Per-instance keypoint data
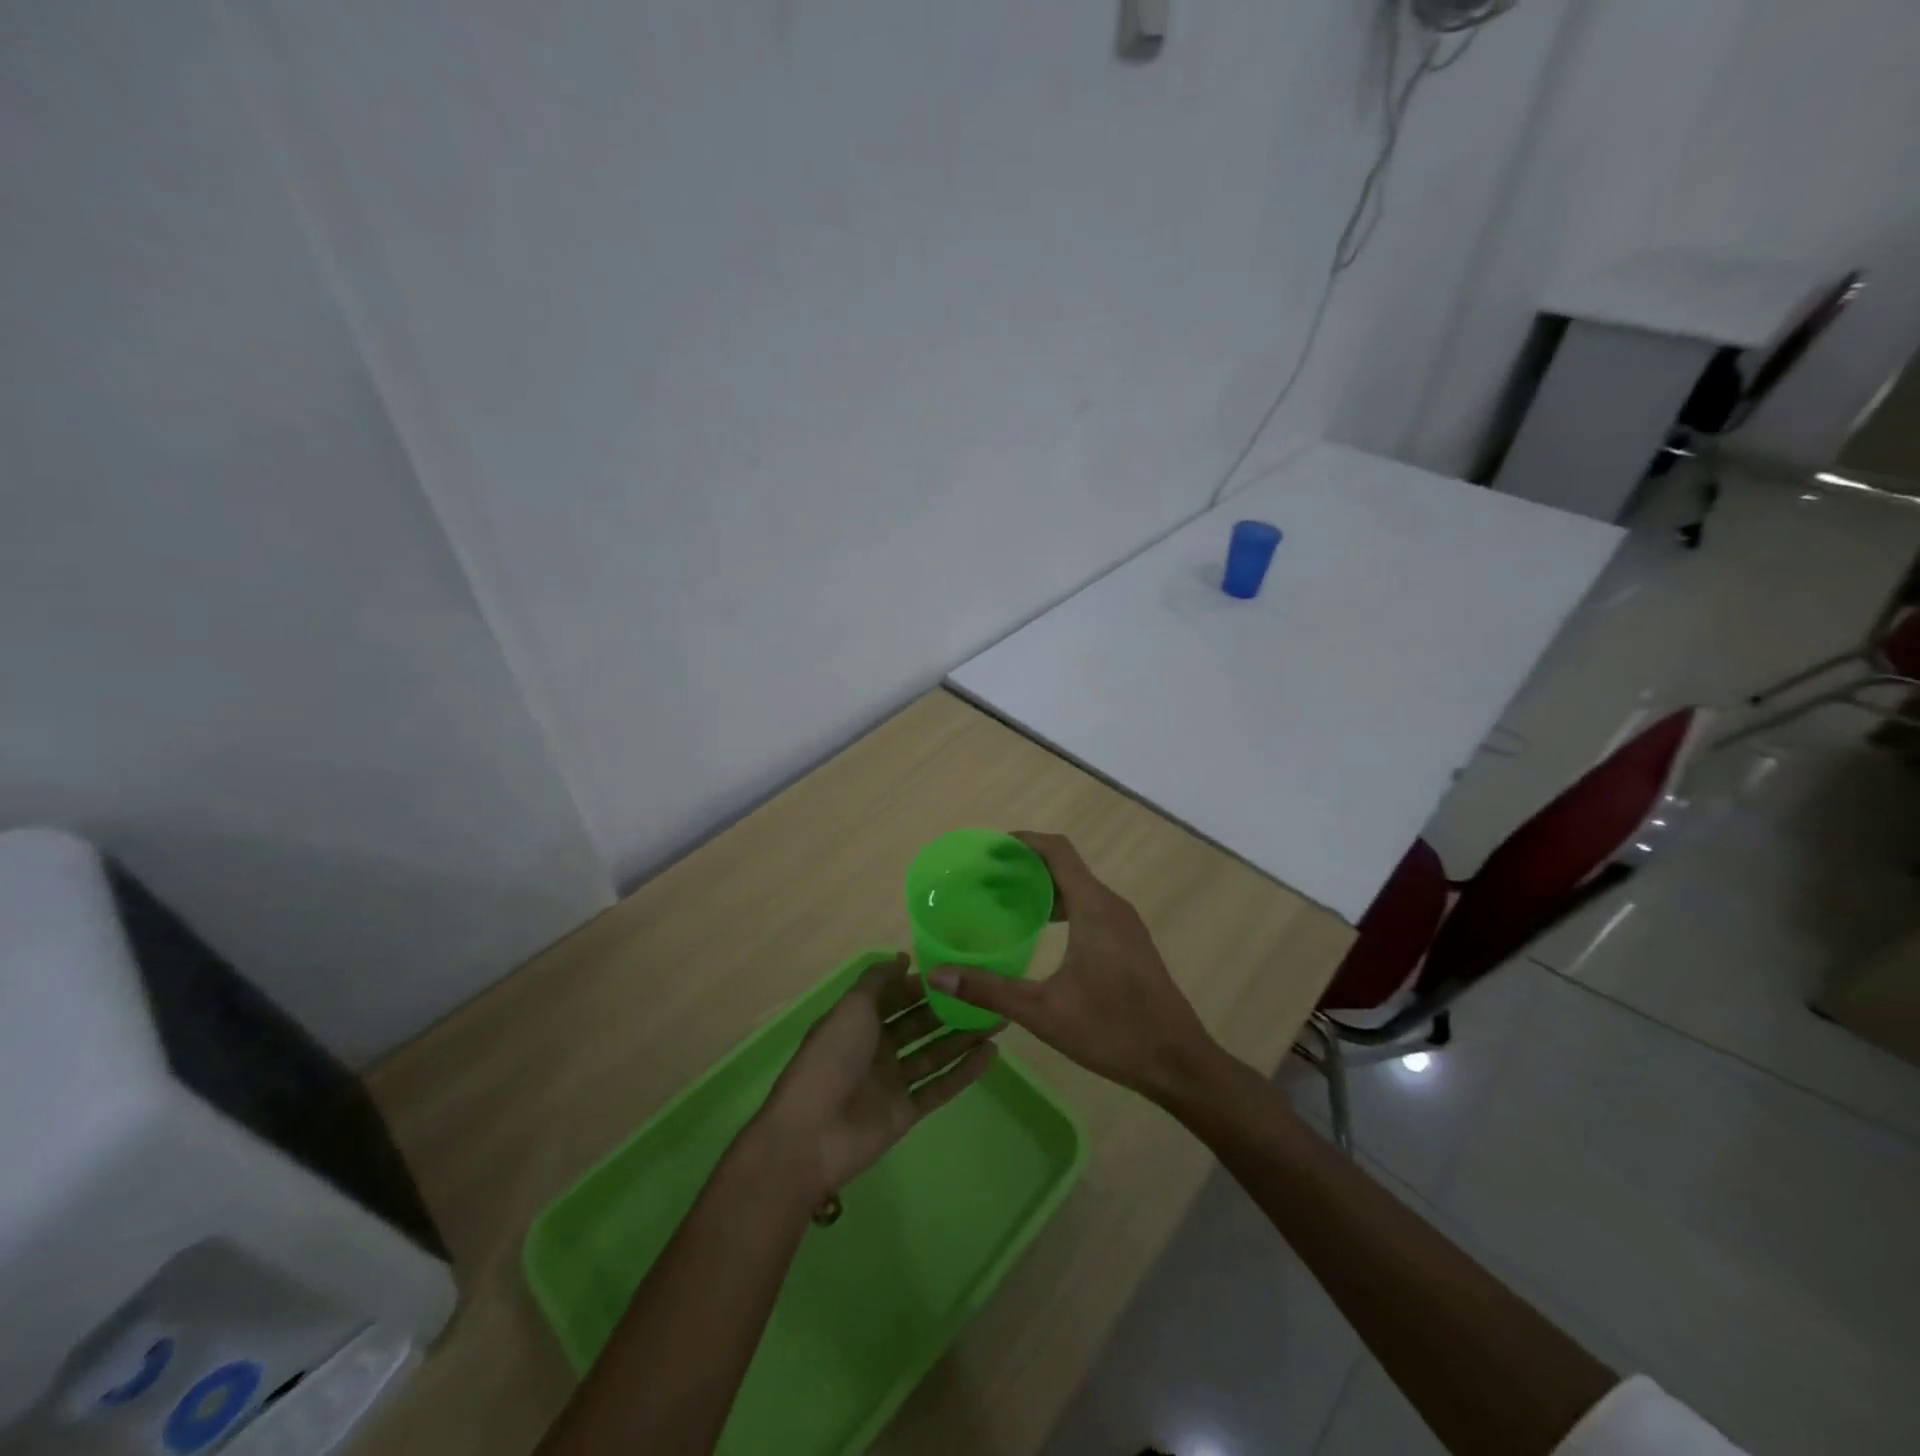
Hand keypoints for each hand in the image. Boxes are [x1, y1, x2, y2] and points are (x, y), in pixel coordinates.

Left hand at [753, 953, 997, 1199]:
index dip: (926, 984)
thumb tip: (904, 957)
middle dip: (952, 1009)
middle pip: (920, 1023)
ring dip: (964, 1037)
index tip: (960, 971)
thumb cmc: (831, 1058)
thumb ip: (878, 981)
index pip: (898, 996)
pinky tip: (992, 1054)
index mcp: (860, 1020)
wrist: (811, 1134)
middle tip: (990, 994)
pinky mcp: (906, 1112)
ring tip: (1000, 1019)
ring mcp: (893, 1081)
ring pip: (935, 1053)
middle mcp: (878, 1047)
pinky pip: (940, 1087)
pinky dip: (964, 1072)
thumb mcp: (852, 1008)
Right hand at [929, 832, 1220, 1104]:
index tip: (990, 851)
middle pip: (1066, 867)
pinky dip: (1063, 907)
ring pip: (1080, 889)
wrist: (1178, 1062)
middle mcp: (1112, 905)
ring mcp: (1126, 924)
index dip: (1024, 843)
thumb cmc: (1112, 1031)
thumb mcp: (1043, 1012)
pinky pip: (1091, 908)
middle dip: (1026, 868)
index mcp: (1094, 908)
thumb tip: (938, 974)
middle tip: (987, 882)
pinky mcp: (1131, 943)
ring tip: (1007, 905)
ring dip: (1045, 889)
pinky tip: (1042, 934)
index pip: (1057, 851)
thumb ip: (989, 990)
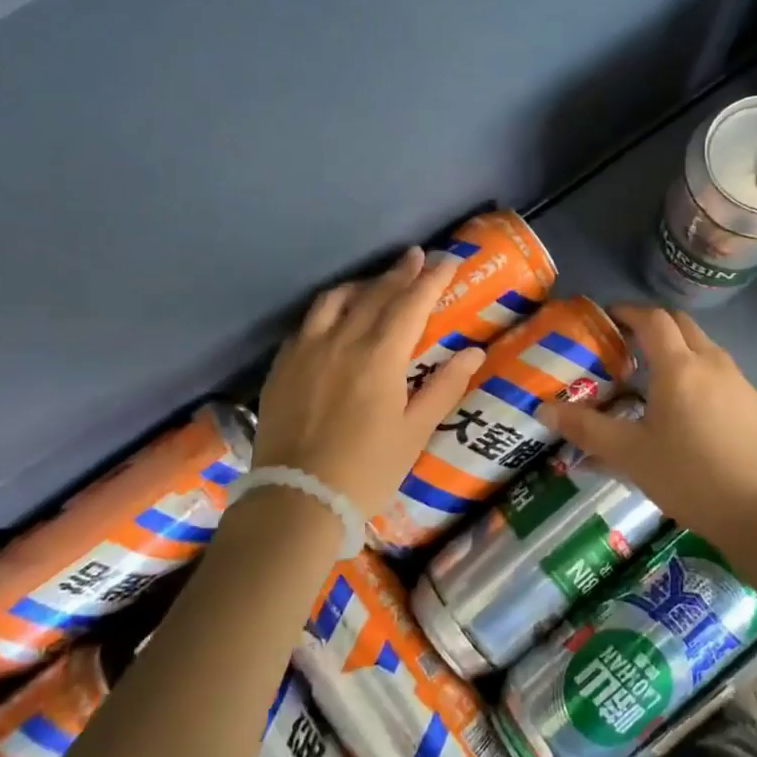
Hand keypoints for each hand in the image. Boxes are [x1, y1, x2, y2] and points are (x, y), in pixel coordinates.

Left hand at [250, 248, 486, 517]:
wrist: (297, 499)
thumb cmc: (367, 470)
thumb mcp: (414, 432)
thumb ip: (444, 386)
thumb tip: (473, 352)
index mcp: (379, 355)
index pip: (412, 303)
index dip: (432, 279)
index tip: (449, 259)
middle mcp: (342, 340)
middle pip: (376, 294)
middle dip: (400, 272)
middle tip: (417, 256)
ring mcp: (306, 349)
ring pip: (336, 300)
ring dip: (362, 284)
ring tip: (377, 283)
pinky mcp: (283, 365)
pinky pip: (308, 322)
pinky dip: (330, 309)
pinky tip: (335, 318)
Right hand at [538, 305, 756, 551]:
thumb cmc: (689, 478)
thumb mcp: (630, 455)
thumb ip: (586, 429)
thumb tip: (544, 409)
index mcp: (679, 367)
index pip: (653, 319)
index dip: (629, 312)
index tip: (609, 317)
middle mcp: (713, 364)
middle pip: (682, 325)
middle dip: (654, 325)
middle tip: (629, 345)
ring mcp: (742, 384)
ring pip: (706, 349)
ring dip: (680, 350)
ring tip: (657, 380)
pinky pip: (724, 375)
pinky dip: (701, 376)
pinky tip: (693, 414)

EXERCISE GOAL
Return the line that contains "ring mcp: (742, 384)", along with every line after it in the data above, exactly and with nothing else.

YOUR RESPONSE
ring mcp: (742, 384)
ring pip: (706, 349)
ring dip: (680, 350)
ring tip: (657, 380)
pinky pip: (724, 375)
pinky dip: (701, 376)
pinky tip: (693, 414)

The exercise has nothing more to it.